======== Source text

But despite its flamboyant, and at times goofy, fantasy trappings, Noah is
firmly anchored by the fierce moral intensity of Aronofsky’s vision, which is,
if anything, more Old Testament than the Old Testament itself. Renditions of the
Flood narrative—including the Bible’s—tend to focus on the lucky fate of Noah
and his flock rather than that of the millions left behind to die. Aronofsky, by
contrast, is unsparing in his portrayal of their agonies. The most striking
image of the film is a pinnacle of victims that juts briefly above the waves—a
human pyramid of desperate, clawing terror—before being swallowed by them. Even
within the ark, the cries of the doomed echo like an infernal whale song.
Aronofsky is likewise quite explicit in his depiction of Noah, however
righteous, as a knowing accomplice in an act of global genocide. He is a man who
believes that it is God’s will that the human race—all of it, his own family
included—not be allowed to further corrupt the Earth with its presence. It’s a
role tailor-made for Crowe, whose zealous conviction (evident even in such
dubious castings as
Les Miserables)
is here taken to the brink of madness.

================
======== Information provided

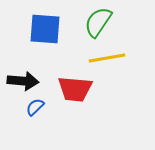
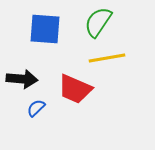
black arrow: moved 1 px left, 2 px up
red trapezoid: rotated 18 degrees clockwise
blue semicircle: moved 1 px right, 1 px down
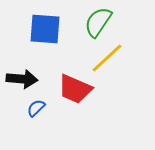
yellow line: rotated 33 degrees counterclockwise
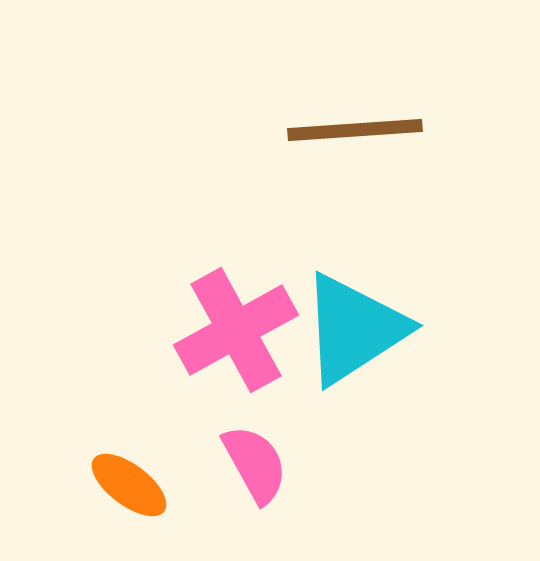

================

What you are asked to do>
According to the review of Noah, what is the film's most striking image?

Task response>
A pinnacle of victims that juts briefly above the waves, a human pyramid of desperate, clawing terror, before the waves swallow it.